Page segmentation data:

###

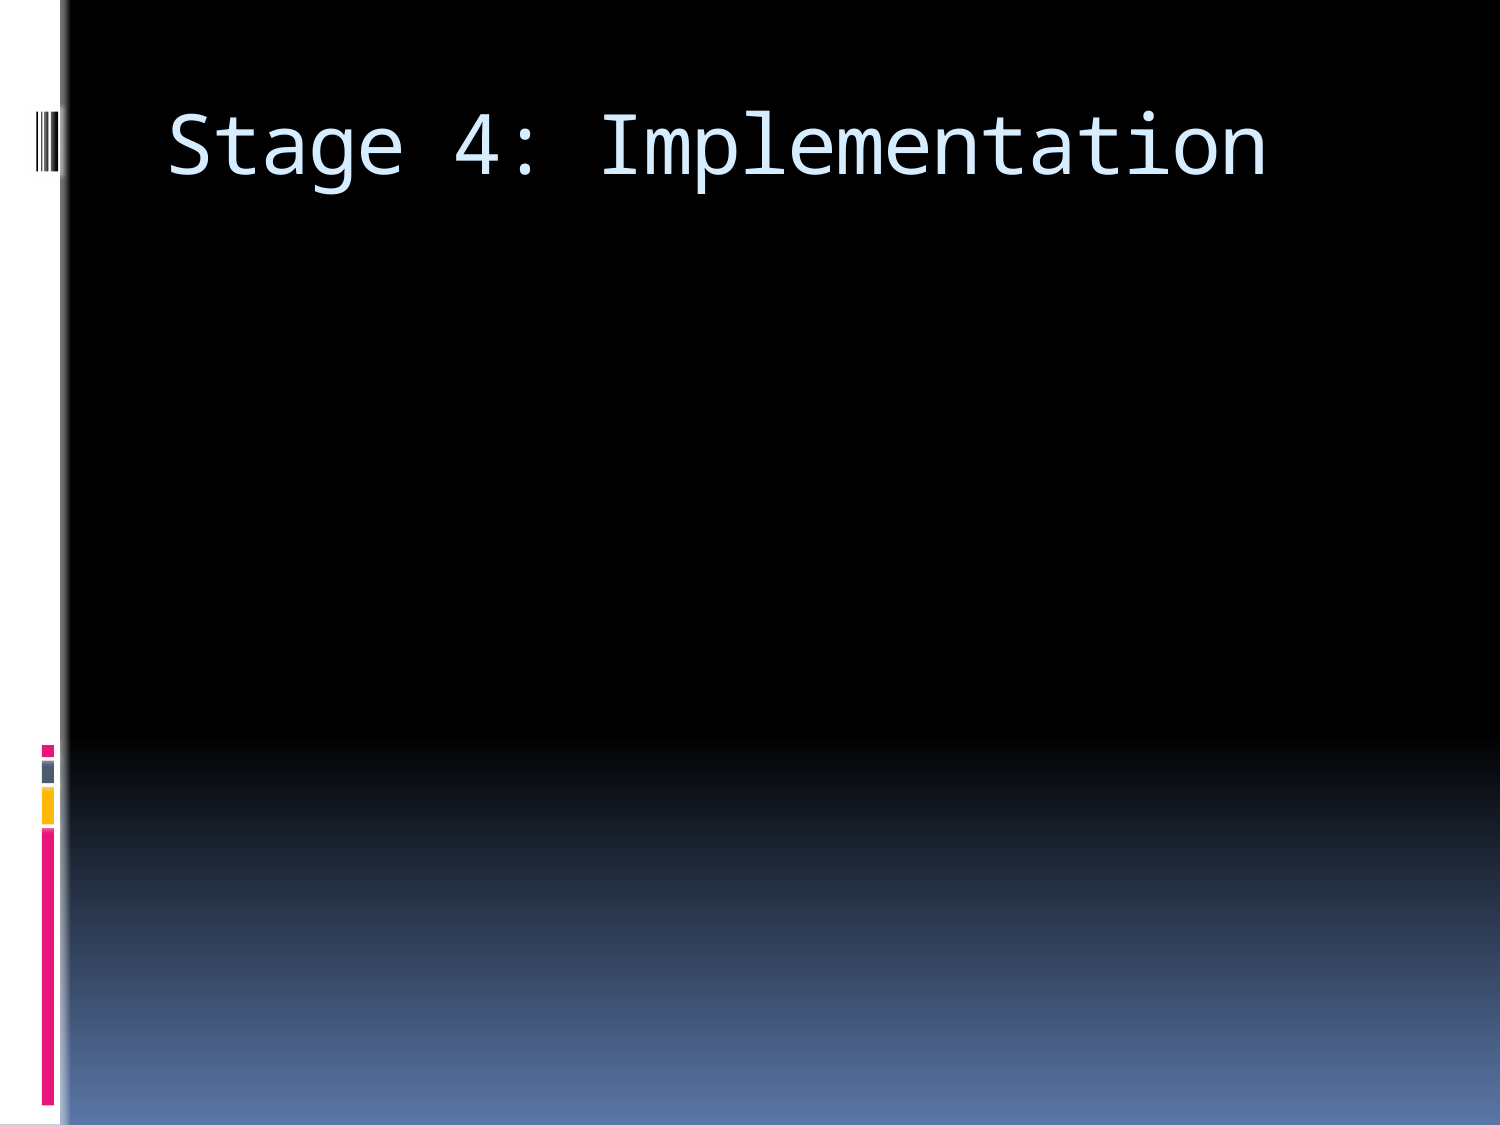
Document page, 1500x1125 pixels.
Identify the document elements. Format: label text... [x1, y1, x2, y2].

title Stage 4: Implementation [150, 83, 1425, 234]
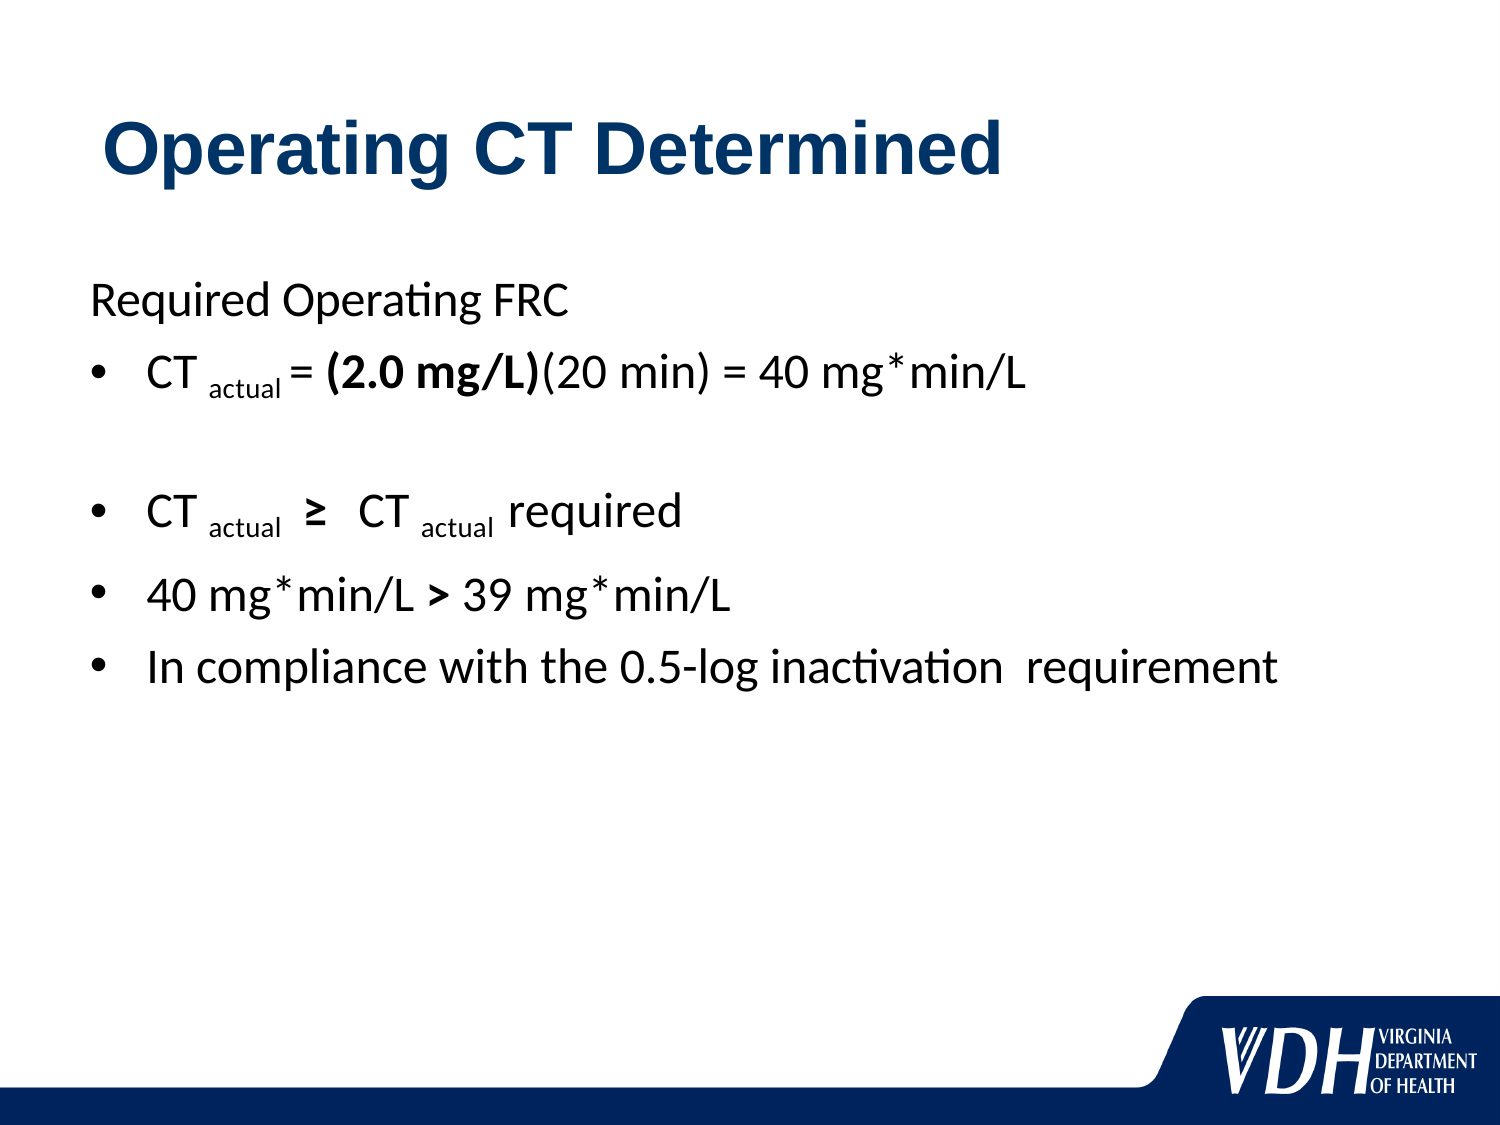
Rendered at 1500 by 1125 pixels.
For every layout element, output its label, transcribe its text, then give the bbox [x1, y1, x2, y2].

text_box Required Operating FRC CT actual = (2.0 mg/L)(20 min) = 40 mg*min/L CT actual ≥ CT actual required 40 mg*min/L > 39 mg*min/L In compliance with the 0.5-log inactivation requirement [77, 251, 1348, 694]
picture [0, 0, 1500, 1125]
title Operating CT Determined [99, 48, 1074, 239]
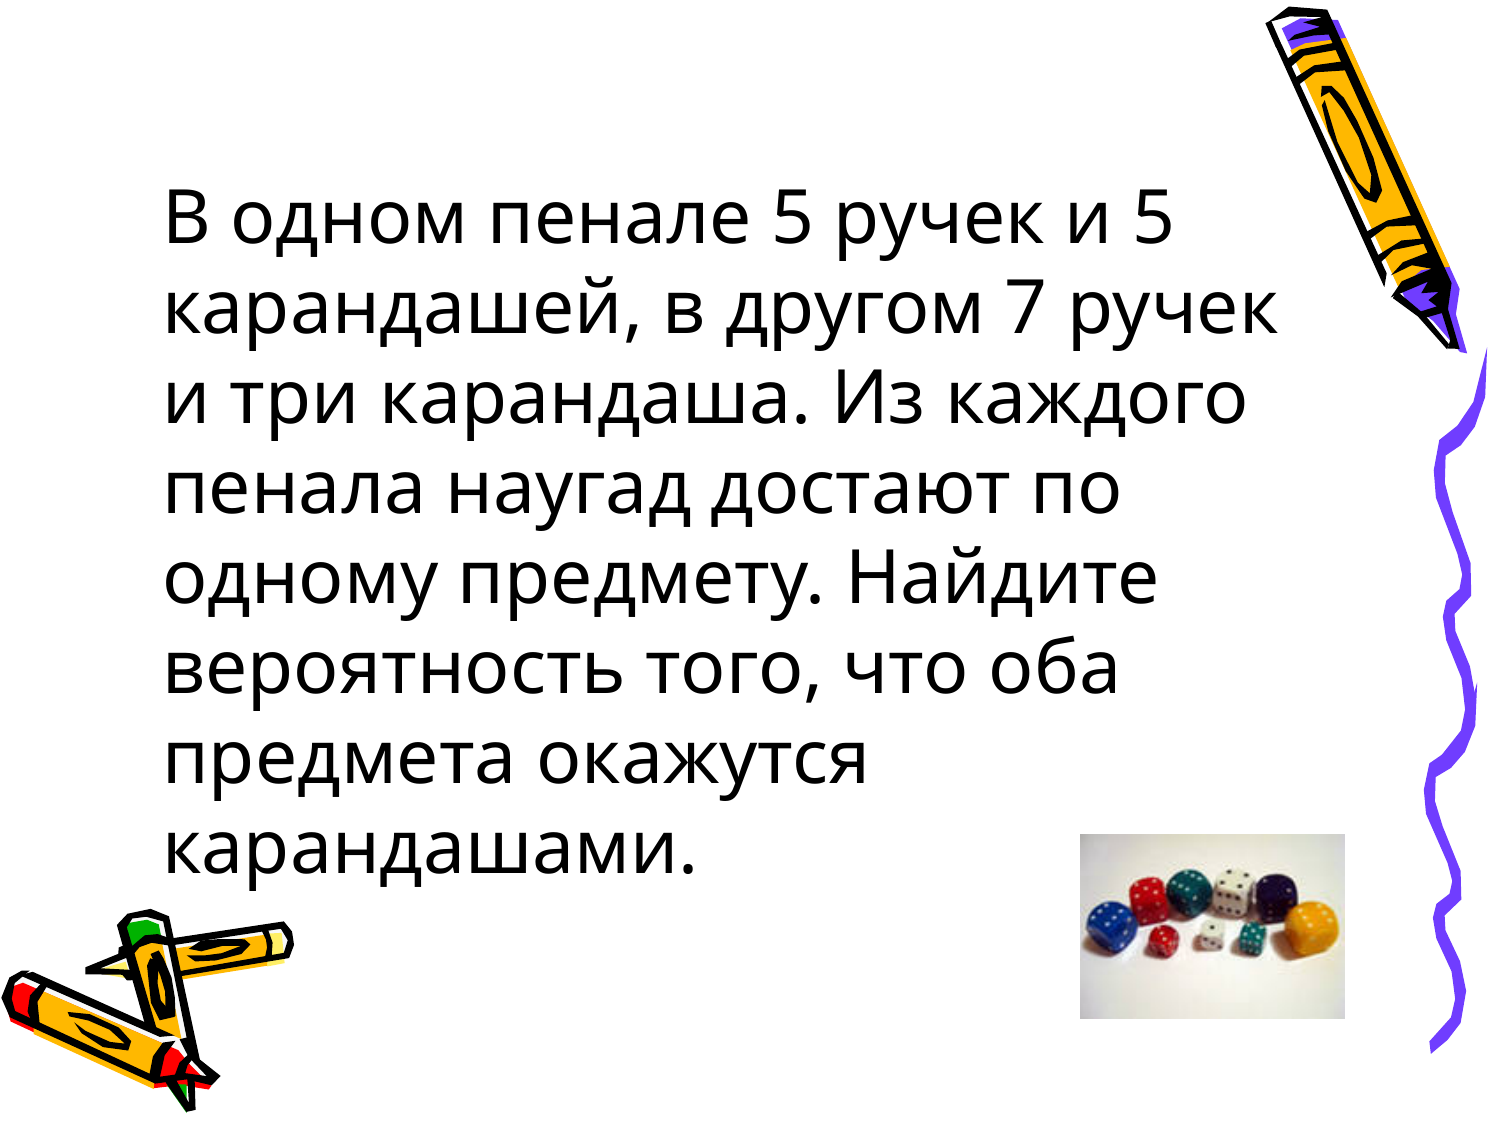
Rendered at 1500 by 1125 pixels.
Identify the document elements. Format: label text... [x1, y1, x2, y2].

text_box В одном пенале 5 ручек и 5 карандашей, в другом 7 ручек и три карандаша. Из каждого пенала наугад достают по одному предмету. Найдите вероятность того, что оба предмета окажутся карандашами. [147, 160, 1306, 896]
picture [1080, 833, 1346, 1019]
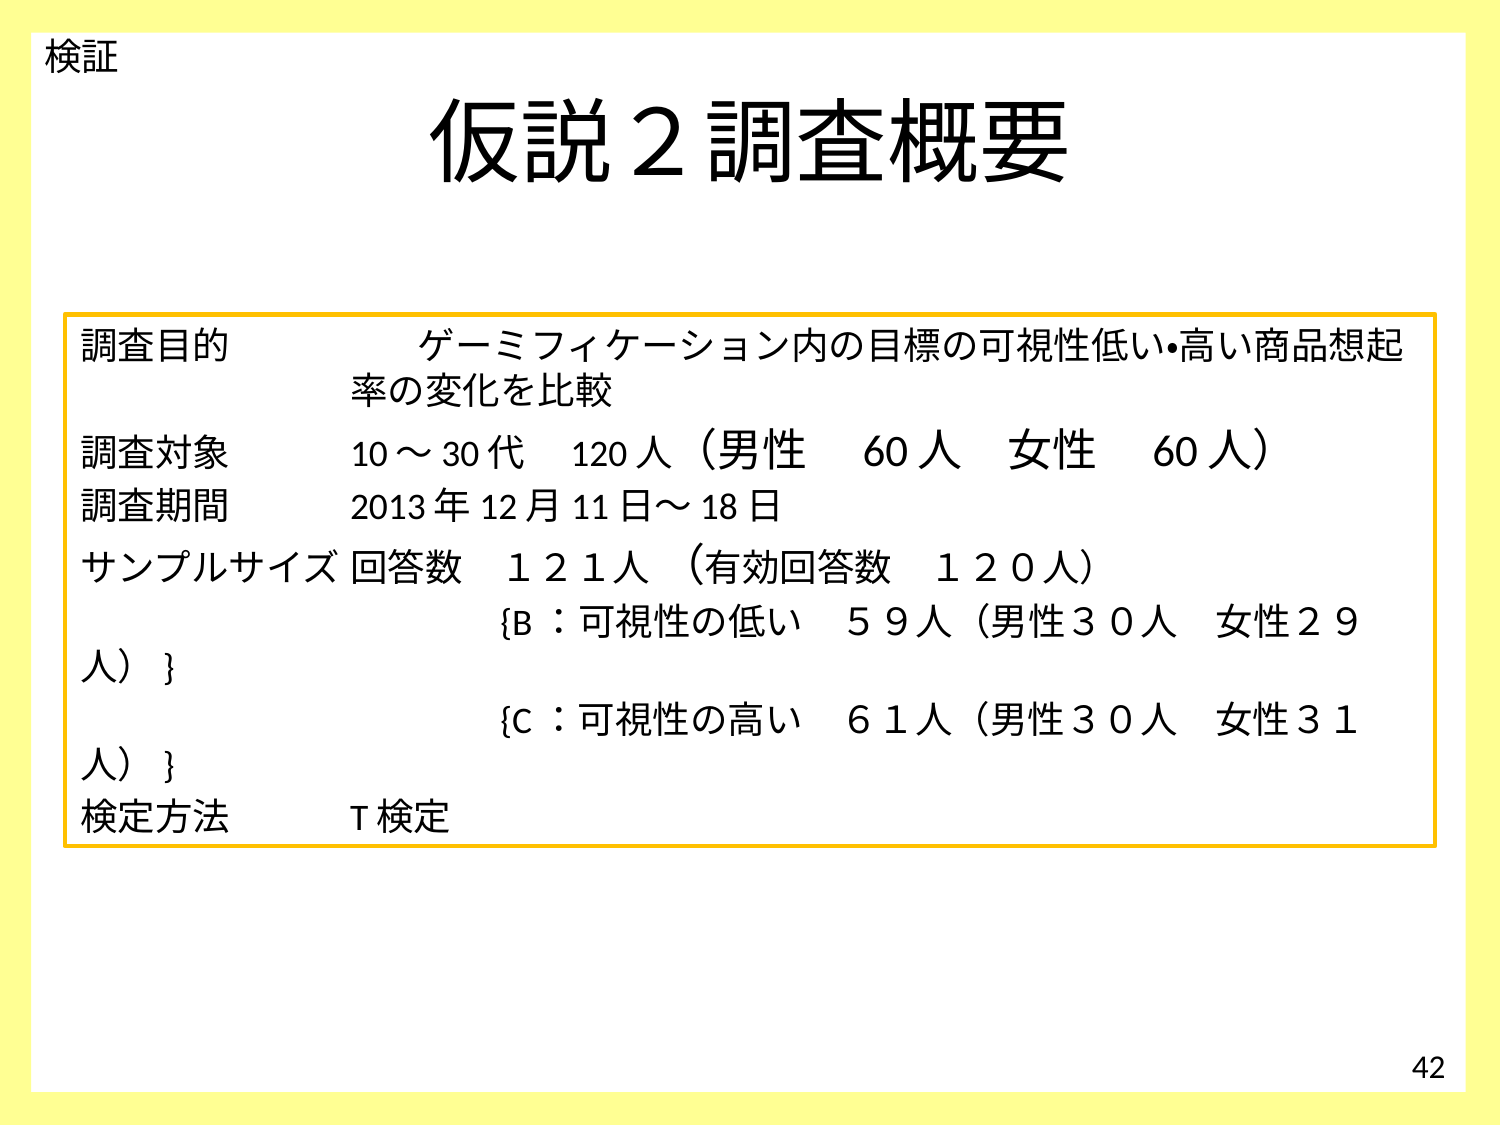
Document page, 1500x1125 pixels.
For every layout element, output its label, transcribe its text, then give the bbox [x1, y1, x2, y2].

###

**PROBLEM TO SOLVE**
Using the records above, output an exact copy without any pictures.

**SOLUTION FOR THIS PROBLEM**
Document page, 1500x1125 pixels.
Identify the document elements. Format: label text... [x1, y1, x2, y2].

title Stage 4: Implementation [150, 83, 1425, 234]
Rendered at 1500 by 1125 pixels.
For every layout element, output its label, transcribe its text, then give the bbox [x1, y1, x2, y2].

text_box Required Operating FRC CT actual = (2.0 mg/L)(20 min) = 40 mg*min/L CT actual ≥ CT actual required 40 mg*min/L > 39 mg*min/L In compliance with the 0.5-log inactivation requirement [77, 251, 1348, 694]
picture [0, 0, 1500, 1125]
title Operating CT Determined [99, 48, 1074, 239]
Rendered at 1500 by 1125 pixels.
Identify the document elements. Format: label text... [x1, y1, x2, y2].

text_box В одном пенале 5 ручек и 5 карандашей, в другом 7 ручек и три карандаша. Из каждого пенала наугад достают по одному предмету. Найдите вероятность того, что оба предмета окажутся карандашами. [147, 160, 1306, 896]
picture [1080, 833, 1346, 1019]
Document page, 1500x1125 pixels.
For every layout element, output its label, transcribe its text, then give the bbox [x1, y1, x2, y2].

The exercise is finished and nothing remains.